Try it - Please set down the data word for word; images do not go in the copy.

Content starts

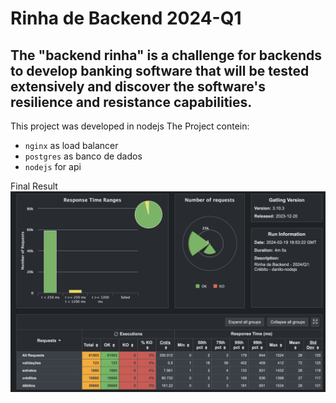 # Rinha de Backend 2024-Q1

## The "backend rinha" is a challenge for backends to develop banking software that will be tested extensively and discover the software's resilience and resistance capabilities.

This project was developed in nodejs
The Project contein:
- `nginx` as load balancer
- `postgres` as banco de dados
- `nodejs` for api 

Final Result
![](/result/final-result.jpg)
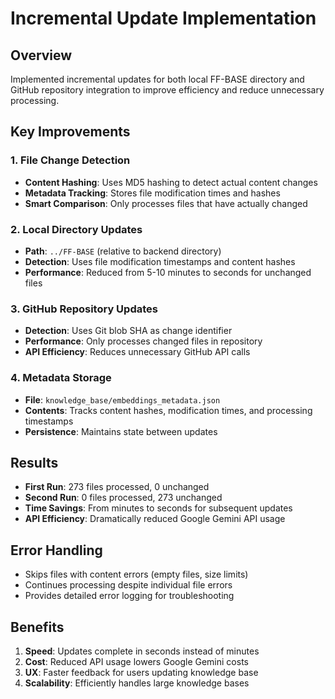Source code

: # Incremental Update Implementation

## Overview
Implemented incremental updates for both local FF-BASE directory and GitHub repository integration to improve efficiency and reduce unnecessary processing.

## Key Improvements

### 1. File Change Detection
- **Content Hashing**: Uses MD5 hashing to detect actual content changes
- **Metadata Tracking**: Stores file modification times and hashes
- **Smart Comparison**: Only processes files that have actually changed

### 2. Local Directory Updates
- **Path**: `../FF-BASE` (relative to backend directory)
- **Detection**: Uses file modification timestamps and content hashes
- **Performance**: Reduced from 5-10 minutes to seconds for unchanged files

### 3. GitHub Repository Updates
- **Detection**: Uses Git blob SHA as change identifier
- **Performance**: Only processes changed files in repository
- **API Efficiency**: Reduces unnecessary GitHub API calls

### 4. Metadata Storage
- **File**: `knowledge_base/embeddings_metadata.json`
- **Contents**: Tracks content hashes, modification times, and processing timestamps
- **Persistence**: Maintains state between updates

## Results
- **First Run**: 273 files processed, 0 unchanged
- **Second Run**: 0 files processed, 273 unchanged
- **Time Savings**: From minutes to seconds for subsequent updates
- **API Efficiency**: Dramatically reduced Google Gemini API usage

## Error Handling
- Skips files with content errors (empty files, size limits)
- Continues processing despite individual file errors
- Provides detailed error logging for troubleshooting

## Benefits
1. **Speed**: Updates complete in seconds instead of minutes
2. **Cost**: Reduced API usage lowers Google Gemini costs
3. **UX**: Faster feedback for users updating knowledge base
4. **Scalability**: Efficiently handles large knowledge bases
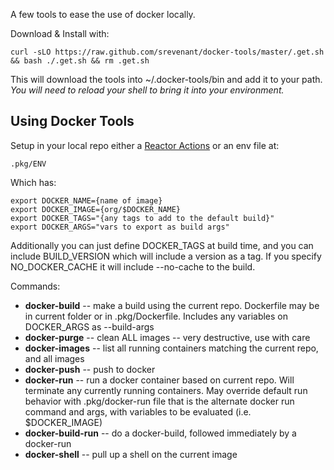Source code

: A few tools to ease the use of docker locally.

Download & Install with:

	curl -sLO https://raw.github.com/srevenant/docker-tools/master/.get.sh && bash ./.get.sh && rm .get.sh

This will download the tools into ~/.docker-tools/bin and add it to your path.  *You will need to reload your shell to bring it into your environment.*

Using Docker Tools
------------------

Setup in your local repo either a [Reactor Actions](https://github.com/srevenant/reactor) or an env file at:

	.pkg/ENV

Which has:

	export DOCKER_NAME={name of image}
	export DOCKER_IMAGE={org/$DOCKER_NAME}
	export DOCKER_TAGS="{any tags to add to the default build}"
    export DOCKER_ARGS="vars to export as build args"

Additionally you can just define DOCKER_TAGS at build time, and you can include BUILD_VERSION which will include a version as a tag.  If you specify NO_DOCKER_CACHE it will include --no-cache to the build.

Commands:

* __docker-build__ -- make a build using the current repo.  Dockerfile may be in current folder or in .pkg/Dockerfile.  Includes any variables on DOCKER_ARGS as --build-args
* __docker-purge__ -- clean ALL images -- very destructive, use with care
* __docker-images__ -- list all running containers matching the current repo, and all images
* __docker-push__ -- push to docker
* __docker-run__ -- run a docker container based on current repo.  Will terminate any currently running containers.  May override default run behavior with .pkg/docker-run file that is the alternate docker run command and args, with variables to be evaluated (i.e. $DOCKER_IMAGE)
* __docker-build-run__ -- do a docker-build, followed immediately by a docker-run
* __docker-shell__ -- pull up a shell on the current image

Content ends

Response to this task -
 # Rinha de Backend 2024-Q1

## The "backend rinha" is a challenge for backends to develop banking software that will be tested extensively and discover the software's resilience and resistance capabilities.

This project was developed in nodejs
The Project contein:
- `nginx` as load balancer
- `postgres` as banco de dados
- `nodejs` for api 

Final Result
![](/result/final-result.jpg)
Source code

: # Incremental Update Implementation

## Overview
Implemented incremental updates for both local FF-BASE directory and GitHub repository integration to improve efficiency and reduce unnecessary processing.

## Key Improvements

### 1. File Change Detection
- **Content Hashing**: Uses MD5 hashing to detect actual content changes
- **Metadata Tracking**: Stores file modification times and hashes
- **Smart Comparison**: Only processes files that have actually changed

### 2. Local Directory Updates
- **Path**: `../FF-BASE` (relative to backend directory)
- **Detection**: Uses file modification timestamps and content hashes
- **Performance**: Reduced from 5-10 minutes to seconds for unchanged files

### 3. GitHub Repository Updates
- **Detection**: Uses Git blob SHA as change identifier
- **Performance**: Only processes changed files in repository
- **API Efficiency**: Reduces unnecessary GitHub API calls

### 4. Metadata Storage
- **File**: `knowledge_base/embeddings_metadata.json`
- **Contents**: Tracks content hashes, modification times, and processing timestamps
- **Persistence**: Maintains state between updates

## Results
- **First Run**: 273 files processed, 0 unchanged
- **Second Run**: 0 files processed, 273 unchanged
- **Time Savings**: From minutes to seconds for subsequent updates
- **API Efficiency**: Dramatically reduced Google Gemini API usage

## Error Handling
- Skips files with content errors (empty files, size limits)
- Continues processing despite individual file errors
- Provides detailed error logging for troubleshooting

## Benefits
1. **Speed**: Updates complete in seconds instead of minutes
2. **Cost**: Reduced API usage lowers Google Gemini costs
3. **UX**: Faster feedback for users updating knowledge base
4. **Scalability**: Efficiently handles large knowledge bases
Source code

: A few tools to ease the use of docker locally.

Download & Install with:

	curl -sLO https://raw.github.com/srevenant/docker-tools/master/.get.sh && bash ./.get.sh && rm .get.sh

This will download the tools into ~/.docker-tools/bin and add it to your path.  *You will need to reload your shell to bring it into your environment.*

Using Docker Tools
------------------

Setup in your local repo either a [Reactor Actions](https://github.com/srevenant/reactor) or an env file at:

	.pkg/ENV

Which has:

	export DOCKER_NAME={name of image}
	export DOCKER_IMAGE={org/$DOCKER_NAME}
	export DOCKER_TAGS="{any tags to add to the default build}"
    export DOCKER_ARGS="vars to export as build args"

Additionally you can just define DOCKER_TAGS at build time, and you can include BUILD_VERSION which will include a version as a tag.  If you specify NO_DOCKER_CACHE it will include --no-cache to the build.

Commands:

* __docker-build__ -- make a build using the current repo.  Dockerfile may be in current folder or in .pkg/Dockerfile.  Includes any variables on DOCKER_ARGS as --build-args
* __docker-purge__ -- clean ALL images -- very destructive, use with care
* __docker-images__ -- list all running containers matching the current repo, and all images
* __docker-push__ -- push to docker
* __docker-run__ -- run a docker container based on current repo.  Will terminate any currently running containers.  May override default run behavior with .pkg/docker-run file that is the alternate docker run command and args, with variables to be evaluated (i.e. $DOCKER_IMAGE)
* __docker-build-run__ -- do a docker-build, followed immediately by a docker-run
* __docker-shell__ -- pull up a shell on the current image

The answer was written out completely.